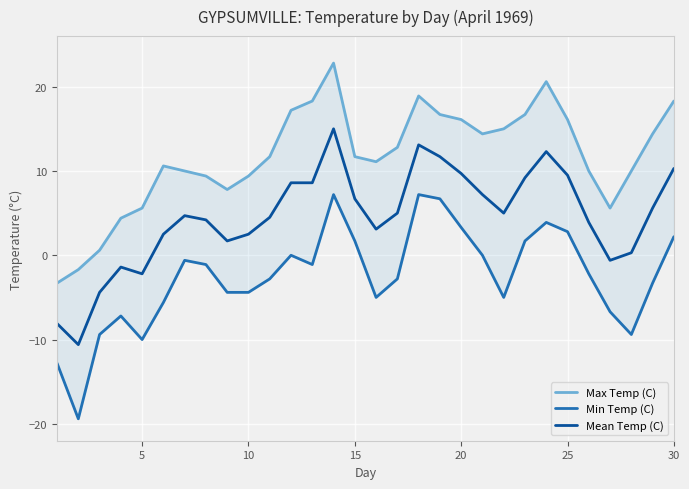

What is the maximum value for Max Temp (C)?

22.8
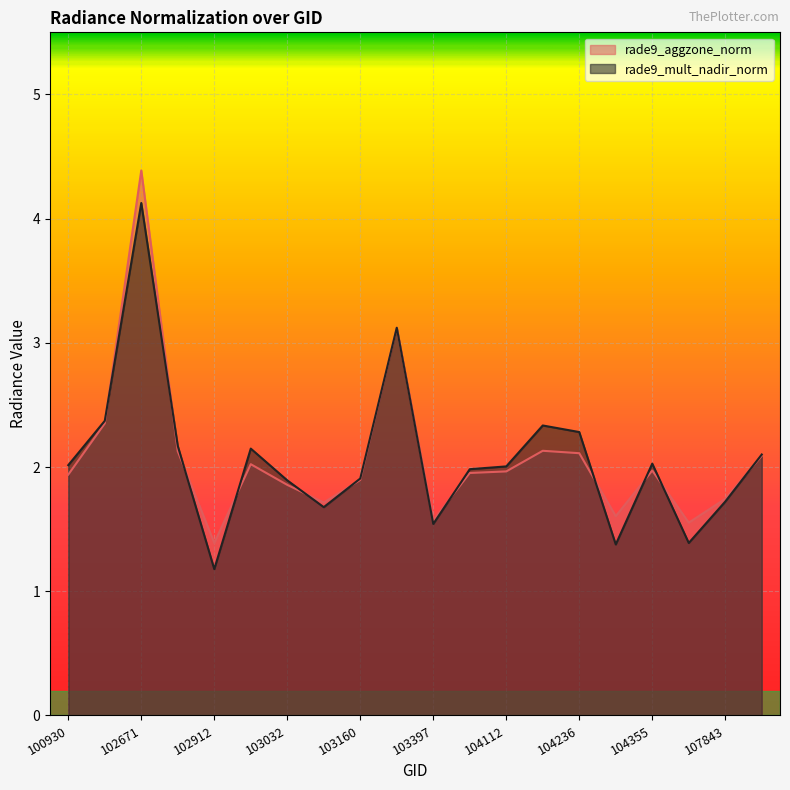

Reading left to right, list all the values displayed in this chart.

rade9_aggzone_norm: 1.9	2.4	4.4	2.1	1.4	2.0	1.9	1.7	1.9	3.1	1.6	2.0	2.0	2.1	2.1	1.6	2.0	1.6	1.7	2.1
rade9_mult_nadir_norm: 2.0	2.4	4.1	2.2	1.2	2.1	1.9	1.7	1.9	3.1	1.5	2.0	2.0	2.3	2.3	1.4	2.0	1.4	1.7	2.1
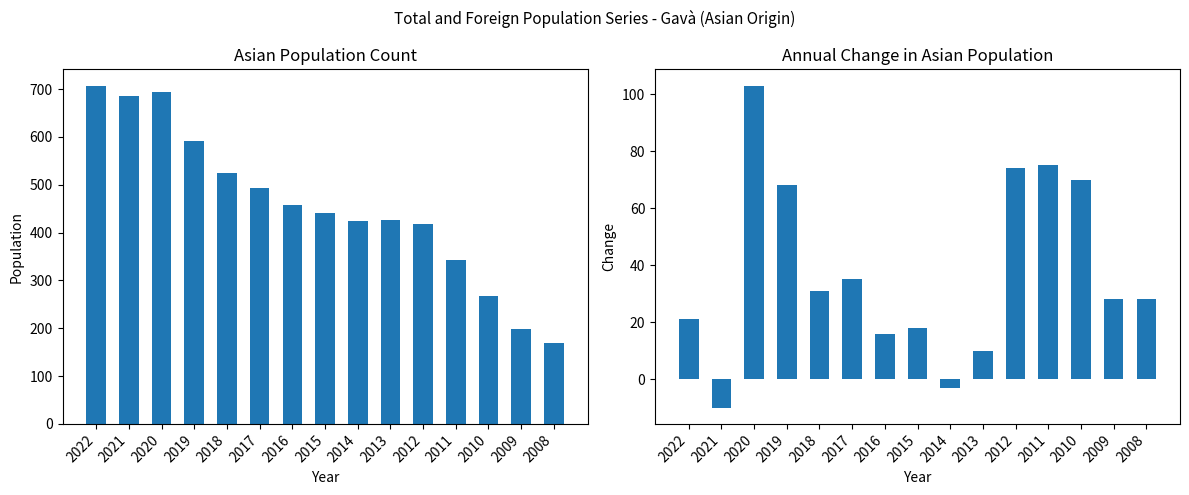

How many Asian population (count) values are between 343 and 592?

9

==========

Your task:
Write out the items again word for word, starting at the very beginning and stopping after the line that contains "Reading left to". Leave the pictures out.

Exercise solution:
What is the maximum value for Max Temp (C)?

22.8

Reading left to right, list all the values displayed in this chart.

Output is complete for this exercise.